第13章 极简主义的“空”与本质回归(1/2)
美术馆的极简主义展厅里,苏拉站在唐纳德·贾德的金属方块前,脚都快麻了。
那东西就摆在墙角,不锈钢做的,方方正正,表面光溜溜的,连道划痕都没有。既不像雕塑,也不像摆设,倒像装修师傅多出来的一块边角料。她忍不住伸手想摸,被旁边的保安轻轻咳了一声,赶紧缩了回来。
“这……也算艺术品?”她侧头问马克,“我家储藏室里有个装洗衣机的纸箱,拆开来跟这个差不多方。”
马克正对着墙上一幅画发呆——莱因哈特的《黑色绘画》,整个画布就是一块黑,纯得连点杂色都没有,远看像块没挂好的幕布。他听见苏拉的话,扯了扯嘴角:“至少你家纸箱还有字呢。这画,我闭着眼睛都能‘看’懂。”
“那可未必。”迪卡拉底教授的声音从身后传来,手里还拎着个帆布包,“莱因哈特为了调这黑色,试了几十种颜料,就为了让它黑得‘刚刚好’——不发蓝,不发褐,就是纯粹的黑。
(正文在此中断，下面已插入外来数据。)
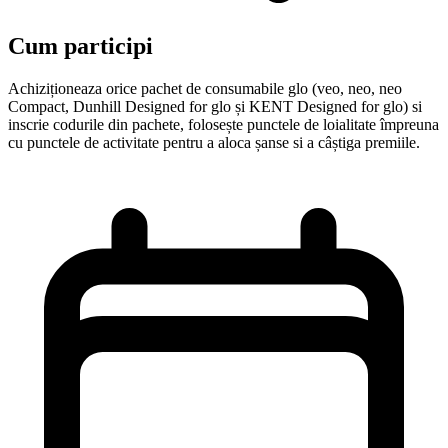
Cum participi
Achiziționeaza orice pachet de consumabile glo (veo, neo, neo
Compact, Dunhill Designed for glo și KENT Designed for glo) si
inscrie codurile din pachete, folosește punctele de loialitate împreuna
cu punctele de activitate pentru a aloca șanse si a câștiga premiile.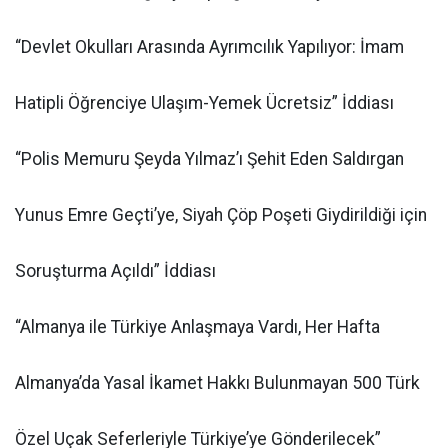
“Devlet Okulları Arasında Ayrımcılık Yapılıyor: İmam
Hatipli Öğrenciye Ulaşım-Yemek Ücretsiz” İddiası
“Polis Memuru Şeyda Yılmaz’ı Şehit Eden Saldırgan
Yunus Emre Geçti’ye, Siyah Çöp Poşeti Giydirildiği için
Soruşturma Açıldı” İddiası
“Almanya ile Türkiye Anlaşmaya Vardı, Her Hafta
Almanya’da Yasal İkamet Hakkı Bulunmayan 500 Türk
Özel Uçak Seferleriyle Türkiye’ye Gönderilecek”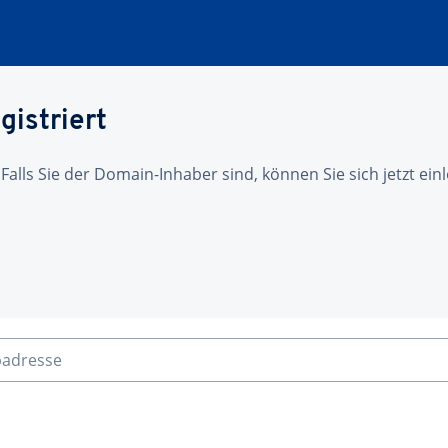
gistriert
 Falls Sie der Domain-Inhaber sind, können Sie sich jetzt ei
badresse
”
苏拉皱眉:“黑不就是黑吗?有什么不一样?”
“你去摸块煤,再摸块墨,感觉能一样?”迪卡拉底笑了,“极简主义者最讲究这个。他们觉得,以前的艺术太‘吵’了——画里堆着故事,雕塑刻着花纹,恨不得把所有想法都塞给你。极简主义想做的,就是‘闭嘴’,让东西自己说话。”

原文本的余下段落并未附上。